En los foros de fotografía nocturna y en los grupos de amanecer y atardecer, un nombre se repite desde hace años: Gueirúa. No hay actor ni cantante detrás de su fama, sino un séquito de fotógrafos de paisaje que la consideran parada obligada en la costa occidental asturiana, junto a geólogos, biólogos y algún que otro pescador que aún baja hasta sus rocas.
Santa Marina, la aldea que guarda Gueirúa
Santa Marina apenas suma 170 habitantes y vive pegada al Camino de Santiago, en su variante norte por la costa. El pueblo se asienta a unos seis kilómetros de la villa de Cudillero, en la costa occidental asturiana, y de él sale la única senda que lleva a la playa.

Desde la última calle del pueblo, junto a un chalet azul que sirve de referencia a quien camina, arranca un sendero de kilómetro y medio hasta el acantilado. Allí empieza el verdadero desafío: una escalinata de piedra con más de doscientos peldaños que baja hasta los cantos rodados.
La playa apenas mide 160 metros y tiene forma de concha, cerrada a poniente por un acantilado de 80 metros que cae casi en vertical sobre el agua. No hay arena: el suelo entero es de cantos rodados de cuarcita y pizarra, piedras duras que ruedan bajo los pies y que llevan siglos puliéndose contra el oleaje sin deshacerse.
En el extremo oriental, la roca se levanta en agujas afiladas que parten el horizonte como dientes; es la zona conocida como La Forcada. En el resto, el mar entra y se retira dejando charcos entre los bolos que, en bajamar, se quedan quietos como espejos y devuelven el cielo entero. El color cambia con la luz: gris pizarra bajo nubes bajas, casi negro cuando rompe temporal, dorado si el sol pega de lleno sobre la piedra mojada.
Antes de que existiera el turismo, los vecinos de Santa Marina bajaban hasta aquí para la pesca de bajura y para recoger ocle, el alga que después vendían como abono.

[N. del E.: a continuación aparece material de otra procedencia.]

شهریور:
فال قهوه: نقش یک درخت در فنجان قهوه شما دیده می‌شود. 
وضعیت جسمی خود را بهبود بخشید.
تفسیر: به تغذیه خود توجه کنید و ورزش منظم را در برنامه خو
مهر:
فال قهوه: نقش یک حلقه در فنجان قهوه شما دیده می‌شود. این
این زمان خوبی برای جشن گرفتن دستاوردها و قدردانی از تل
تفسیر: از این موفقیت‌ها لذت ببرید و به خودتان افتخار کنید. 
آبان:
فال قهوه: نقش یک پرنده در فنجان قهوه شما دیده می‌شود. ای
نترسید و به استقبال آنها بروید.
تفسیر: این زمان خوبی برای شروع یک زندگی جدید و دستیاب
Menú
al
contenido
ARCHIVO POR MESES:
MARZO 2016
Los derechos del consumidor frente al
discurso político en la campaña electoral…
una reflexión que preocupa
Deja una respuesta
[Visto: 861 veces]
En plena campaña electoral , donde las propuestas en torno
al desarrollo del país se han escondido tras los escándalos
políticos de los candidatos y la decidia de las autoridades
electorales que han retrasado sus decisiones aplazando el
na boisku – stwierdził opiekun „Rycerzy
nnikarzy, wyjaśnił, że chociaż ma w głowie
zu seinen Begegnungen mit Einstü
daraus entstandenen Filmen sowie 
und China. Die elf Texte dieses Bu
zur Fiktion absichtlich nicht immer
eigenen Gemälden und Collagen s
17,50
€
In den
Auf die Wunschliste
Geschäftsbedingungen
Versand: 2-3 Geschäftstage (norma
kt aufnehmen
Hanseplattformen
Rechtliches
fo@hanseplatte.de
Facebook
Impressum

Esa memoria de trabajo sigue presente en el silencio del lugar: la zona pertenece al Paisaje Protegido de la Costa Occidental de Asturias y no tiene ni una sola construcción moderna que lo rompa.
Qué ver y hacer en Gueirúa
La Forcada. Restos de una antigua punta de cuarzo y pizarra fracturada por siglos de oleaje cantábrico. Es el rincón que más fotógrafos atrae, sobre todo al amanecer y con marea baja.
Las pozas de marea. Cuando el mar se retira quedan charcos entre las rocas donde conviven cangrejos, estrellas de mar y lapas. Merece la pena caminar despacio y con calzado firme, porque el fondo es irregular y resbaladizo. En los acantilados cercanos anidan cormoranes y gaviotas, que sobrevuelan la cala a diario.
La cetárea abandonada. Bordeando por la derecha la mayor de las rocas de la playa aparecen, casi de improviso, los restos de una antigua cetárea. Un vestigio del oficio pesquero que sostuvo a Santa Marina antes de que llegara el turismo.
Dónde comer en Cudillero, Asturias
Santa Marina no tiene bares ni restaurantes junto a la playa, así que lo lógico es bajar a Cudillero, la villa pixueta que da nombre al concejo, a apenas diez minutos en coche.
Allí, en pleno centro, la Sidrería Casa Mari sirve pescado que llega directo de la rula del puerto, con el pixín y el pulpo como estandartes de una cocina sin artificios. Muy cerca, El Pescador, recomendado por la Guía Michelin, se ha ganado fama por su merluza y su arroz con leche.
El plato que de verdad identifica a Cudillero es el curadillo, una antigua conserva de tiburón que los marineros comían en vigilia y que hoy defiende su propia cofradía. Junto a él, la sidra escanciada acompaña casi cualquier mesa de la villa.
Gueirúa no perdona la subida de las escaleras, pero devuelve algo que pocas playas asturianas dan ya: silencio auténtico, roca desnuda y un mar que sigue mandando en su propio territorio.